In Liberia, the leader of the opposition Liberty Party says he is not being courted by Vice President Joseph Boakai as a possible running mate in the 2017 presidential election.
Boakai was nominated this month by the ruling Unity Party to succeed President Ellen Johnson Sirleaf.
Brumskine wants Unity Party power to end
The Liberty Party's Charles Brumskine, who competed and lost the last two presidential elections, says he and other opposition parties look forward to changing the leadership of Liberia from the Unity Party to an opposition party, hopefully his party. Brumskine says he’s willing to work with other parties to come up with a united ticket against the ruling party.
“There’s no way that as an opposition political party we will be associated with the ruling party in the 2017 election. It’s simply rumors, and as has been in the past, the tactics of the Unity Party trying to distract the voters from the real issues. Let me make unequivocally clear, we’re not associated with the ruling party; we’re not going to run on the same ticket. We look forward to changing leadership from the ruling party to an opposition party, hopefully led by the Liberty Party,” he said.
It had also been rumored that Brumskine would team up with Liberian football legend George Weah’s Congress for Democratic Change.
Both Weah and Brumskine contested the 2005 and 2011 presidential elections individually and lost to President Sirleaf.
Brumskine will cooperate with other parties
Brumskine says he’s willing to put aside his own presidential aspiration to work with other parties to come up with a united ticket against the ruling party.
“We hope very much that we will be able to build an opposition coalition to oppose the ruling party,” Brumskine said.
He said he first proposed this opposition coalition at his party’s special convention in the city of Voinjama a year ago.
"I put forth an olive branch to all opposition parties. I said to them let us follow the example of Nigeria and let us get together, sit in a room. I’m prepared to walk out of that room, not having my personal goals accomplished as long as we come out with a ticket that the Liberian people will respect, will vote for to ensure that Unity Party does not perpetuate itself in power,” Brumskine said.
Brumskine blames himself for losing previous elections
Brumskine said he lost the elections of 2005 and 2011 because he did not effectively articulate what his party stands for.
“The failure of Liberty Party the last two times around I attribute to myself because we have, as a political party, the best national agenda, the best vision for our country.

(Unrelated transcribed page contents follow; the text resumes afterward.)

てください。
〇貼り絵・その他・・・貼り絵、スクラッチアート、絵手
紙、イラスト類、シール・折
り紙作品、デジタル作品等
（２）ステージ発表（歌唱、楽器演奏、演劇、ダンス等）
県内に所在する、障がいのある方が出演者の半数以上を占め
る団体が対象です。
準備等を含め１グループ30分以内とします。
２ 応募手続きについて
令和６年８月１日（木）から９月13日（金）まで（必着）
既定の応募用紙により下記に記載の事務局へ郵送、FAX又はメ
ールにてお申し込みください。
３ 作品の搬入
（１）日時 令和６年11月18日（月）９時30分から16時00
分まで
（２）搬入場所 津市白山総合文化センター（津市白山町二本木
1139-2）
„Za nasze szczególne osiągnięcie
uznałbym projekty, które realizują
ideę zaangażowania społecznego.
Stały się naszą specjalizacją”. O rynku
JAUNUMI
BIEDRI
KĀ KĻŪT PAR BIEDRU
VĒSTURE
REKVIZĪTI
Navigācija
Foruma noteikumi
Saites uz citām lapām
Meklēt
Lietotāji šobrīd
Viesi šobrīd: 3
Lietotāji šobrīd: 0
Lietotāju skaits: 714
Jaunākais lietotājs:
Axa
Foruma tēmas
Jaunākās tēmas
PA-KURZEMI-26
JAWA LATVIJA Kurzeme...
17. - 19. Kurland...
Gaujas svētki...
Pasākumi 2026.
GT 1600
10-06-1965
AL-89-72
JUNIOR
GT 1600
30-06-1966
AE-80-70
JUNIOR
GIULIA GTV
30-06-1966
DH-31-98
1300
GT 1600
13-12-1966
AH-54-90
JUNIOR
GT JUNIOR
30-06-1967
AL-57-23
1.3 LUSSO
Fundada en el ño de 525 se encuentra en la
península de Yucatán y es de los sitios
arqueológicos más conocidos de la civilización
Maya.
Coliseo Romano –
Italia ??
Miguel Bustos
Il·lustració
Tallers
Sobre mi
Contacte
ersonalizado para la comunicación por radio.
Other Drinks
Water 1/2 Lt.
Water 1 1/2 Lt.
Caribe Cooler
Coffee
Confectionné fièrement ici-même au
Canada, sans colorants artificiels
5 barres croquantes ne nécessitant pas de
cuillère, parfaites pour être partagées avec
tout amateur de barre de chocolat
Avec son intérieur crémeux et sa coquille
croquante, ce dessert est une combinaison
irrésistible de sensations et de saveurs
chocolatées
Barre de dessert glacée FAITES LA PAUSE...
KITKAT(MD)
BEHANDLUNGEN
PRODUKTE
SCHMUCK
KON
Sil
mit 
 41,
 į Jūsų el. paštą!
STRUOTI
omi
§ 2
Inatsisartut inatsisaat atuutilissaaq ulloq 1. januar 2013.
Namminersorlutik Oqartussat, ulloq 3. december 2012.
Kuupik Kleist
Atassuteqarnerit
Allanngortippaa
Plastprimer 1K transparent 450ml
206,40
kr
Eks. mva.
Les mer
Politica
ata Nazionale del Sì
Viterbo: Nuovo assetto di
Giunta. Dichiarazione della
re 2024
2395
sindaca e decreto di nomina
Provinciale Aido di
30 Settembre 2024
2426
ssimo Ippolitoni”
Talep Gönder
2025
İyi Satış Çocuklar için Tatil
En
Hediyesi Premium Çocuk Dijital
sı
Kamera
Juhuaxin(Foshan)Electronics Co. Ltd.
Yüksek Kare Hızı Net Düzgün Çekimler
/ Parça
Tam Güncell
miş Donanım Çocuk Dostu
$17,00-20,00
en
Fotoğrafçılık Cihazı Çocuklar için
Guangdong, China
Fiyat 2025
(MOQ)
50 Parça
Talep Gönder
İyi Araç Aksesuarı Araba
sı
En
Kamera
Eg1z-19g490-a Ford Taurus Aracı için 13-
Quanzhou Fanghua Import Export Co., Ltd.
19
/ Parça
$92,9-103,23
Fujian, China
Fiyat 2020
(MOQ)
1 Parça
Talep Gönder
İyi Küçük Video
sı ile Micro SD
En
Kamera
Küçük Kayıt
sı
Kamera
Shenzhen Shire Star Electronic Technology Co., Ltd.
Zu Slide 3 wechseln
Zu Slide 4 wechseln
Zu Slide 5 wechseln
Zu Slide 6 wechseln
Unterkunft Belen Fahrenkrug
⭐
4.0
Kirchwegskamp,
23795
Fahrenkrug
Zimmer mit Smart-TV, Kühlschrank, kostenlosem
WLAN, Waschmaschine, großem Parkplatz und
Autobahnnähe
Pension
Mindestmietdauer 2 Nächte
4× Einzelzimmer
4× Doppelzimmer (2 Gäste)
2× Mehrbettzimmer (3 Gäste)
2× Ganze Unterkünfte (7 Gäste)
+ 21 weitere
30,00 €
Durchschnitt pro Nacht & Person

I have not effectively communicated it to the Liberian people over the past two elections,” Brumskine said.
He said the party’s platform is based on four strategic principles called the 4Rs – reconciliation, reform, rebuild, and recovery.
“Everything we want to do to change the direction of this country and for the good of our people and to build on the foundation that President Sirleaf has laid will be found in one of the 4Rs,” he said.
Corruption in Liberia must end
Brumskine said he does not want to politicize the Global Witness corruption report. But he hopes the investigation will go further to include past General Auditing Commission reports that are not currently being investigated by the Anti-Corruption Commission or prosecuted by the Justice Ministry.
“My suggestion, however it will be, that the fight against corruption does stop with the Global Witness report. As you know, corruption deprives the average Liberian of the schools they should have for their children. So, we must all join in the fight against corruption and make sure that we move this country to different level,” he said.
The London-based Global Witness alleged in a report released in May this is year that over $950,000 in bribes and other suspicious payments were made to top Liberian officials by the Britain-based Sable Mining company and its Liberian lawyer, Varney Sherman.
According to the report, Sable Mining wanted to get the concession rights to Liberia’s Wologizi Iron ore. Sherman allegedly told the company that in order to get the contract, Sable Mining must first offer bribes to senior officials to change Liberia’s concession laws.
Sherman and former Speaker of the Liberian Legislature Alex Tyler have both been indicted and are awaiting trial.